From an investor's point of view, the gap in both value and pricing is widening between premium buildings in core markets and lower-quality buildings in secondary markets. “If a building is going to be exposed to those weak fundamentals, investors are underwriting it conservatively. But if you have a well-leased building, investors will be very aggressively pursuing it,” says James Hanson, managing director of the capital markets group for Jones Lang LaSalle in Chicago.

It is those marginal buildings that are creating a drag on values. Office-building values declined 2.3% from first-quarter levels, according to a survey of buildings in the top 50 markets prepared by New York-based Reis Inc. The survey put second-quarter office values at an average $137.09 per sq. ft., compared with $140.32 in the first quarter. The findings are based upon 10-year forecasted discounted cash flows at individual buildings surveyed.

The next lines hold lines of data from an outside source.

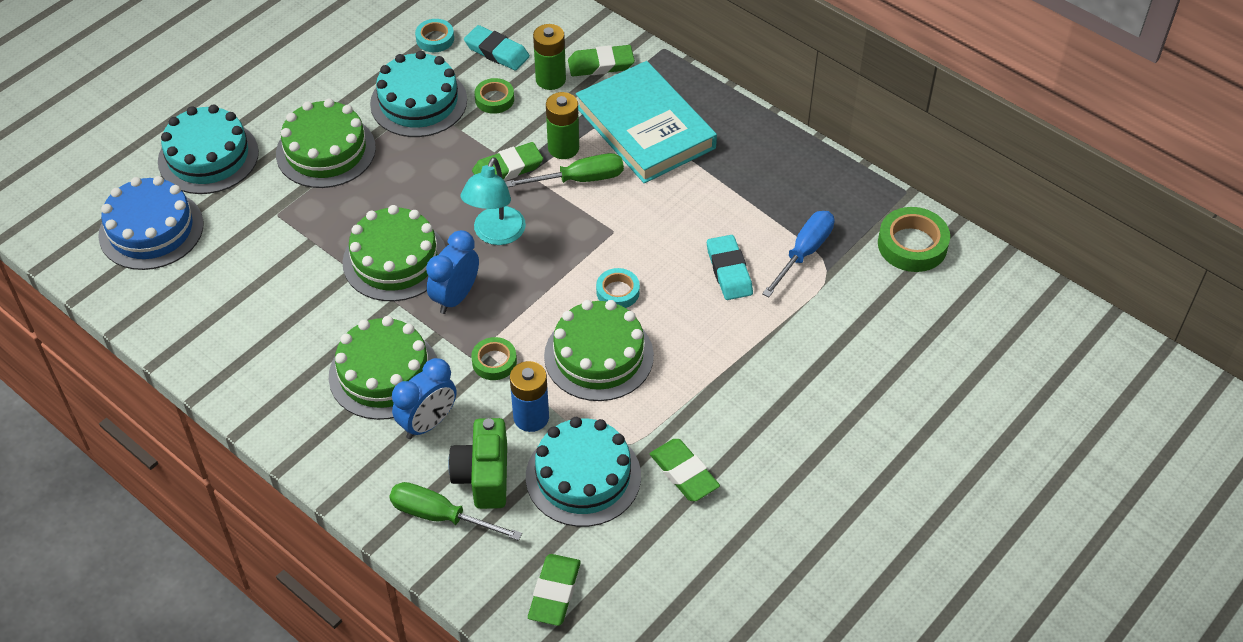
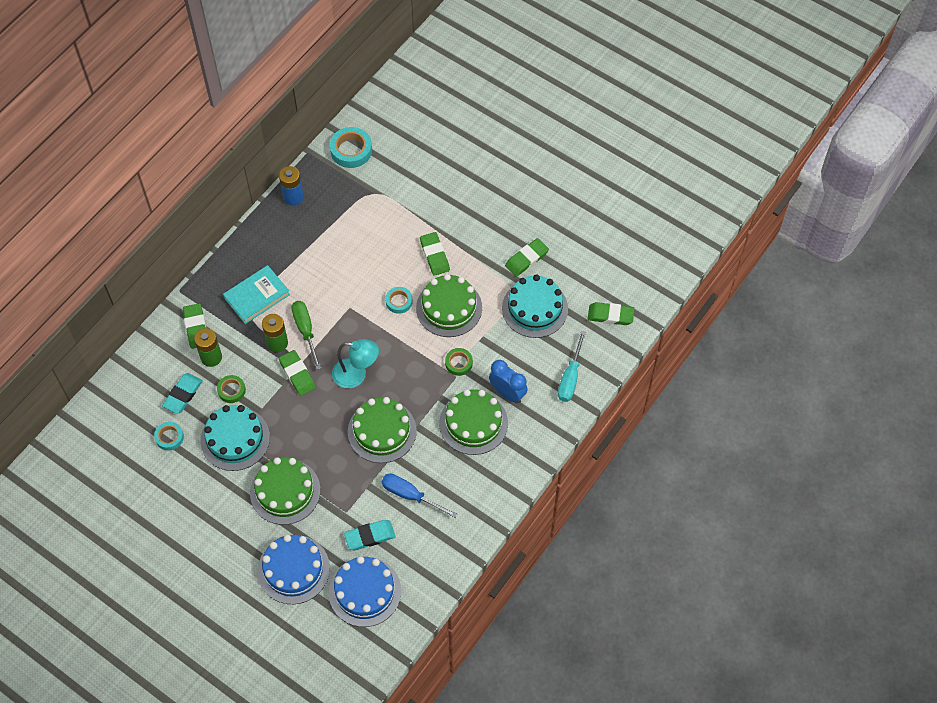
camera: 95 degrees left, 10 degrees up
(208, 157) = (293, 569): turquoise cake -> blue cake
(440, 516) = (570, 377): green screwdriver -> turquoise screwdriver
(455, 297) = (410, 391): blue clock -> none
(483, 476) = (541, 359): green camera -> none
(531, 417) = (497, 339): blue battery -> blue battery (293, 197)
(645, 127) = (257, 296): turquoise book -> turquoise book, size x0.65
(701, 343) = (434, 255): none -> green eraser
(729, 271) = (378, 243): turquoise eraser -> turquoise eraser (370, 536)
(804, 253) = (361, 205): blue screwdriver -> blue screwdriver (410, 495)
(912, 245) = (351, 150): green tape -> turquoise tape

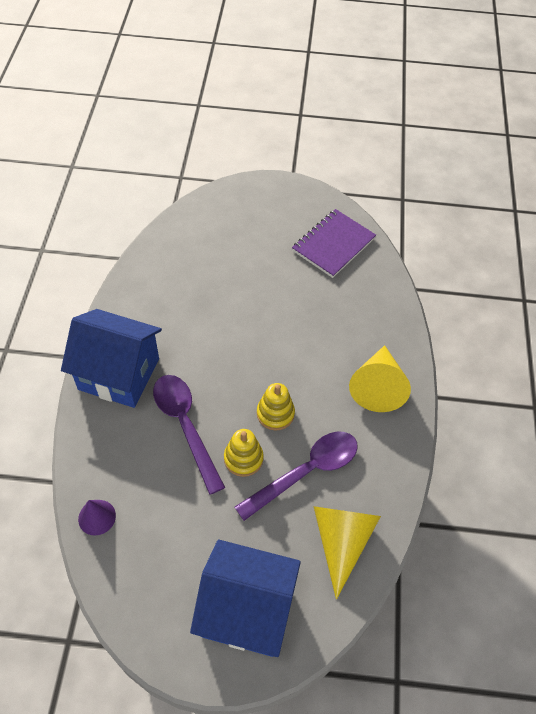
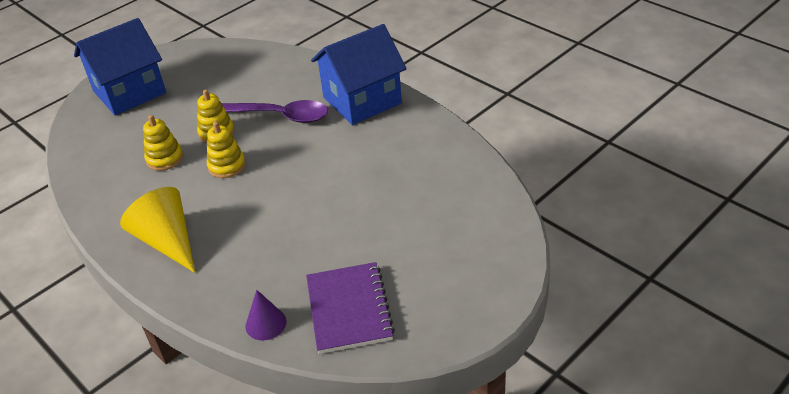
camera: 135 degrees right, 15 degrees down
(97, 517) = (265, 56): purple cone -> purple cone (266, 323)
(305, 472) = (165, 158): purple spoon -> yellow stacking toy
(341, 541) = (101, 151): yellow cone -> none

“Clearly, there is a loss of value because the drop-off in fundamentals has been extreme,” says Alan Pontius, national director of the office and industrial properties group for Encino, Calif.-based Marcus & Millichap Real Estate Investment Brokerage Co.

National office vacancies rose to an average of 16.5% in the second quarter, up from 15.3% a year earlier, according to Reis. Asking rents averaged $25, down 4.6% from a year ago, and effective rents dropped 6.5% to $21.03.

Yet despite those weak fundamentals, sale prices are not taking a corresponding tumble. In fact, a number of transactions are actually posting prices per square foot that are higher compared with sales a year ago. In Chicago, for example, the median price per sq. ft. rose 13.2% during the first half of 2003 to $120.14 per sq. ft., compared with $106.12 in 2002, according to Marcus & Millichap. In downtown Chicago, 225 W. Wacker recently sold for $145 million, or $226 per sq. ft.

CBD properties in general continue to attract top dollar. Real Capital Analytics, New York, tracked $7.5 billion in CBD office transactions in the first half of 2003. Deal volume increased 13% compared with the first half of 2002, while pricing rose 7% to $190 per sq. ft., compared with $178 during the first half of 2002.

Suburban office transactions, on the other hand, do show some signs of softening. The volume of suburban office property sales dropped 2% at mid-year to $9.3 billion. At the same time, pricing dipped to $123 per sq. ft., a 14% drop from the $143 per sq. ft. during the first half of 2002, reports Real Capital Analytics.

Because owners are hanging on to those marginal properties, deal velocity is expected to slow in the coming months. Pontius of Marcus & Millichap expects total transaction volume to decline about 5% in 2003. The historically low interest rates have enabled many landlords to hold properties despite lower cash flow.

“A lot of marginal buildings are not trading today,” Pontius says, “because the owner doesn't want to contend with the discounting.”